▸ **TASK DETAILS**: In the WMW project page, rewrite the paragraph under the heading "Weighted Weak Community Detecion" as a short list that keeps its main facts.

▸ **PROVIDED PASSAGE**:
<<<<
/WMW

A fast heuristic algorithm for community detection in large-scale complex networks.

Primary LanguageC++

Weighted Weak Community Detecion

A fast heuristic algorithm for community detection in large-scale complex networks. This is a reference implementation of the algorithm proposed in http://bdigital.unal.edu.co/69933/. This repository is integral part of the Master's thesis.

Papers:

Please, check the branches for different versions of the algorithm.

Release Notes:

  • Added support for weighted graphs.
  • Weighted Most Weak community definition has been removed since it performs quite similar to the Weighted Weak community definition. So the parameter -C from previous version is no longer required.
  • Community definition and size detection are now merged into a single loop, so we guarantee the final result contains Weak communities with minimum size desired.
  • Self-loops are removed.
  • Zero degree vertices are skipped.
  • The input graph is considered undirected.

To build run in the command line:

$ make clean
$ make

Note: The compiler must be compatible with the C++11 standard.

Command line options:

--quiet -q No verbose.
--input_file -i Input file with the graph in edge list format: node1 node2 [weight].
--weighted -w The input graph is weighted.
--output_file -o Output file with the detected communities in format given by parameter -f.
>>>>
▸ **GIVEN DATA**:
<<<<
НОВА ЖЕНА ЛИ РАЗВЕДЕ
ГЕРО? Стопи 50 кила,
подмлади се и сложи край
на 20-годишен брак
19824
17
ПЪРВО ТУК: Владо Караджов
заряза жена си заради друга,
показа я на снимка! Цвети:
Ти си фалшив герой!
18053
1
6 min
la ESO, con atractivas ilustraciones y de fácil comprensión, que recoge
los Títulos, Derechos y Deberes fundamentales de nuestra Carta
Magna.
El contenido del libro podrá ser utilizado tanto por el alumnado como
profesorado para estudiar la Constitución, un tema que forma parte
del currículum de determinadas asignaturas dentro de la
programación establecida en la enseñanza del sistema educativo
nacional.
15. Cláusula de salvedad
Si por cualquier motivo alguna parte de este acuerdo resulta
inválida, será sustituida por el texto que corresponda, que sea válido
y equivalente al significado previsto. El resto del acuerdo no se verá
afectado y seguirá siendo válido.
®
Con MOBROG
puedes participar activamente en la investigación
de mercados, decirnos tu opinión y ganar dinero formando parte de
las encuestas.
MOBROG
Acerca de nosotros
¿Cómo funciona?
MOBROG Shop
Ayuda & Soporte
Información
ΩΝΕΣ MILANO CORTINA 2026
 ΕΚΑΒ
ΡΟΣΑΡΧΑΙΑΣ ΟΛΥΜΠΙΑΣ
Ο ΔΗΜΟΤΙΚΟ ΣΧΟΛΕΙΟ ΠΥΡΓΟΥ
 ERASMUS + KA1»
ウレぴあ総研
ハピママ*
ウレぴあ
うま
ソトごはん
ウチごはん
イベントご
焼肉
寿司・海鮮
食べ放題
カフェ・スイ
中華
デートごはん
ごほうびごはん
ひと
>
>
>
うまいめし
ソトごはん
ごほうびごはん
>>>>
▸ **RESPONSE TO THE EXERCISE**:
- A fast heuristic algorithm for community detection in large-scale complex networks.
- A reference implementation of the algorithm proposed in http://bdigital.unal.edu.co/69933/.
- The repository is an integral part of the Master's thesis.